İmar planlarının kendi aralarında hiyerarşi bulunmaktadır. Bu hiyerarşide 1/1000 ölçekli uygulama imar planları en alt kademede, 1/100 000 ölçekli bölge ya da ülke planları en üst seviyede bulunmaktadır. Tıpkı normlar hiyerarşisinde olduğu gibi alt ölçekli plan üst ölçekli plana aykırı olamayacaktır. Nazım imar planının bulunmaması halinde uygulama imar planı ve bu planda değişiklik yapılamaz.

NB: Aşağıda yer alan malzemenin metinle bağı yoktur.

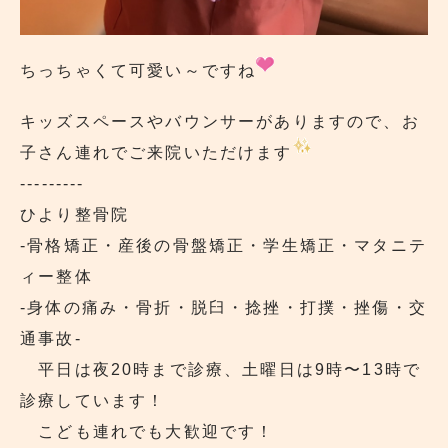
ちっちゃくて可愛い～ですね
キッズスペースやバウンサーがありますので、お
子さん連れでご来院いただけます
---------
ひより整骨院
‐骨格矯正・産後の骨盤矯正・学生矯正・マタニテ
ィー整体
‐身体の痛み・骨折・脱臼・捻挫・打撲・挫傷・交
通事故‐
平日は夜20時まで診療、土曜日は9時〜13時で
診療しています！
こども連れでも大歓迎です！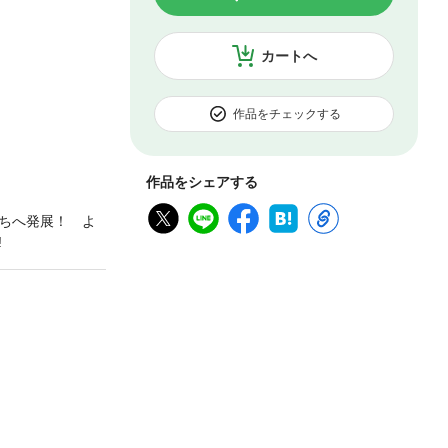
カートへ
作品をチェックする
作品をシェアする
ちへ発展！ よ
!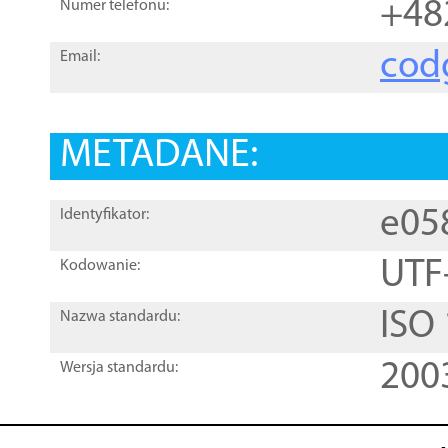
+48
Numer telefonu:
cod
Email:
METADANE:
e05
Identyfikator:
UTF
Kodowanie:
ISO
Nazwa standardu:
200
Wersja standardu:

İmar planlarının yargısal denetimi sırasında şehircilik ilkeleri, planlama esasları ve kamu yararı kriterlerinin yanı sıra özelliği itibariyle imar planının bütünlüğü, genel yapısı, kapsadığı alanın nitelikleri ve çevrenin korunması gibi olguların gözetilmesi zorunludur.
Açılan imar planı iptal davalarında mahkemeler; ilgili belediyeden imar planlarını ve meclis görüşme tutanaklarını getirdikten sonra çoğunlukla alınan bilirkişi raporlarına göre imar planının yürütmesinin durdurulması ve iptal konusunu karara bağlamaktadırlar.